American toy business, Jakks Pacific, has released its third quarter earnings, reporting that its net sales declined 10 per cent.


The net sales for the period were US$236.7 million compared to US$262.4 million in Q3 2017.


Jakks Pacific chairman and CEO, Stephen Berman, said that although the business felt the negative impacts from Toys R Us, several brands still performed well in the period.


“As was the case in the first half, during the third quarter we continued to see the impact of the US liquidation of Toys R Us, which offset the positive contribution of several successful product lines, including Incredibles 2, Fancy Nancy, Perfectly Cute, Squish-Dee-Lish and MorfBoard.


“The net sales declines of 10 per cent in the quarter and nine per cent year-to-date were primarily the result of the loss of sales to Toys R Us and the disruption from its stores’ liquidation throughout the marketplace.


“We saw expected declines in several entertainment-driven properties, but we were pleased with the performance of our new product segments. The investments in the C’est Moi and MorfBoard brands continue to show momentum as distribution broadens,” he said.


Berman also indicated that the shift in the retail landscape, means that Jakks Pacific will reduce its operating costs, including letting go of staff.


“Like other companies in our industry, we have seen shifts in the retail landscape that require us to adapt our cost structure and overhead, and we are taking steps to reduce our operating costs and improve our profit potential.


“Earlier this month, we initiated a plan to reduce our global workforce and consolidate certain of our operations and functions to reduce overhead, most of which we expect to be realised in calendar year 2019.


“As we look ahead to the holiday season, we continue to focus on new product launches and keeping retail inventories lean.
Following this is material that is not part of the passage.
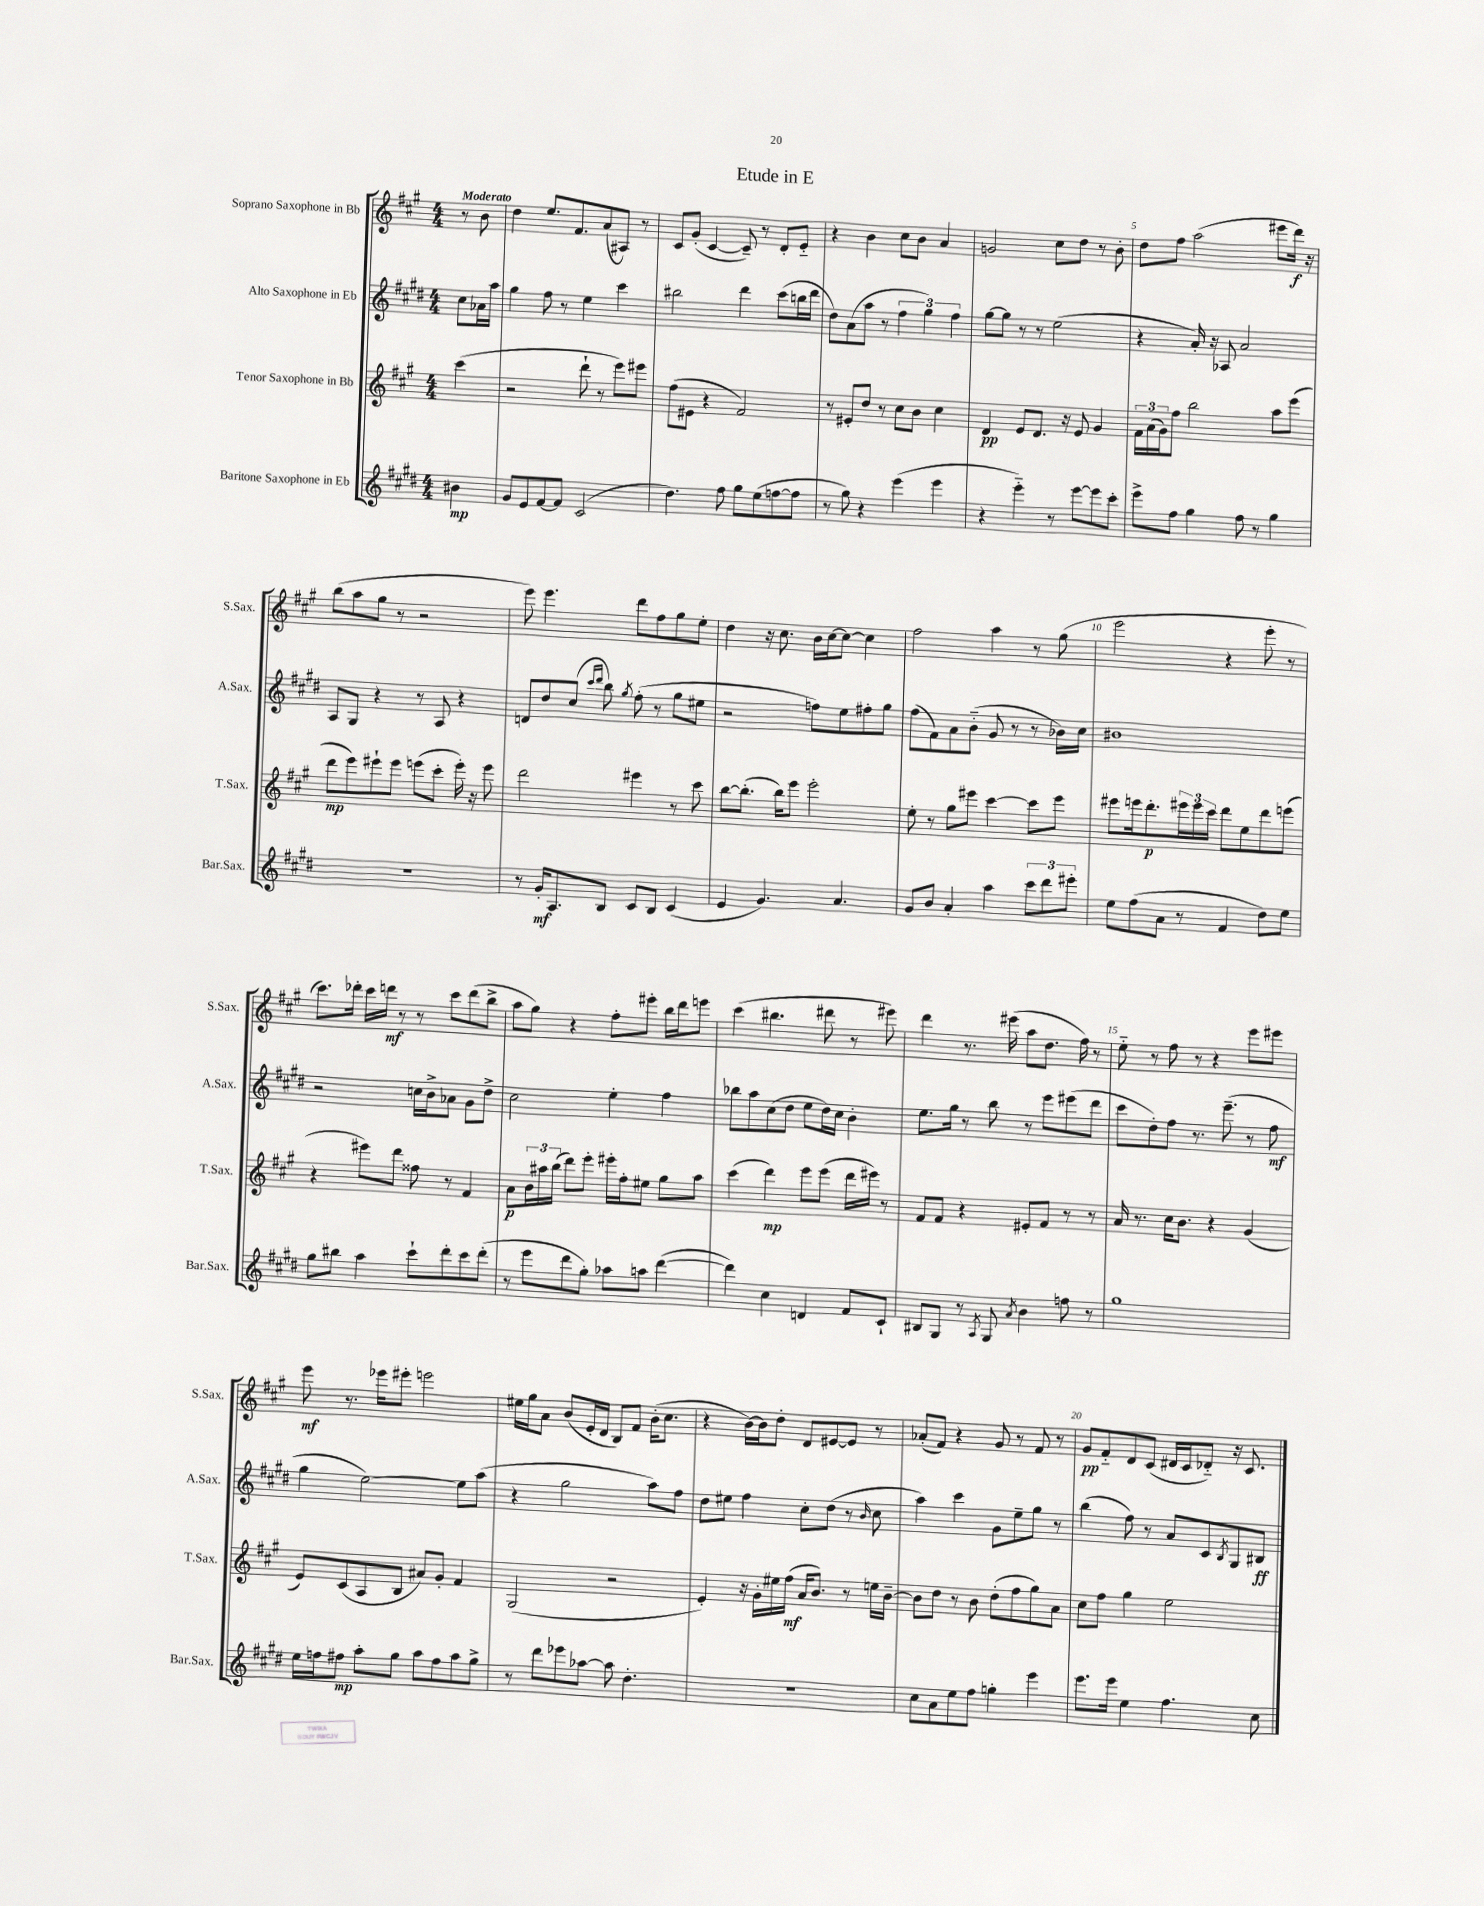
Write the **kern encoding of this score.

We expect the toy industry in 2019 to benefit from the continued shift in sales to healthier retailers and a robust license environment,” he said.


Jakks also reported that Hong Kong company, Meisheng Cultural Company Limited reiterated its interest in purchasing newly issued shared of Jakks' common stock, so that it would own 51 per cent of the business' outstanding shares.


Jakks is working with Meisheng to consider the offer.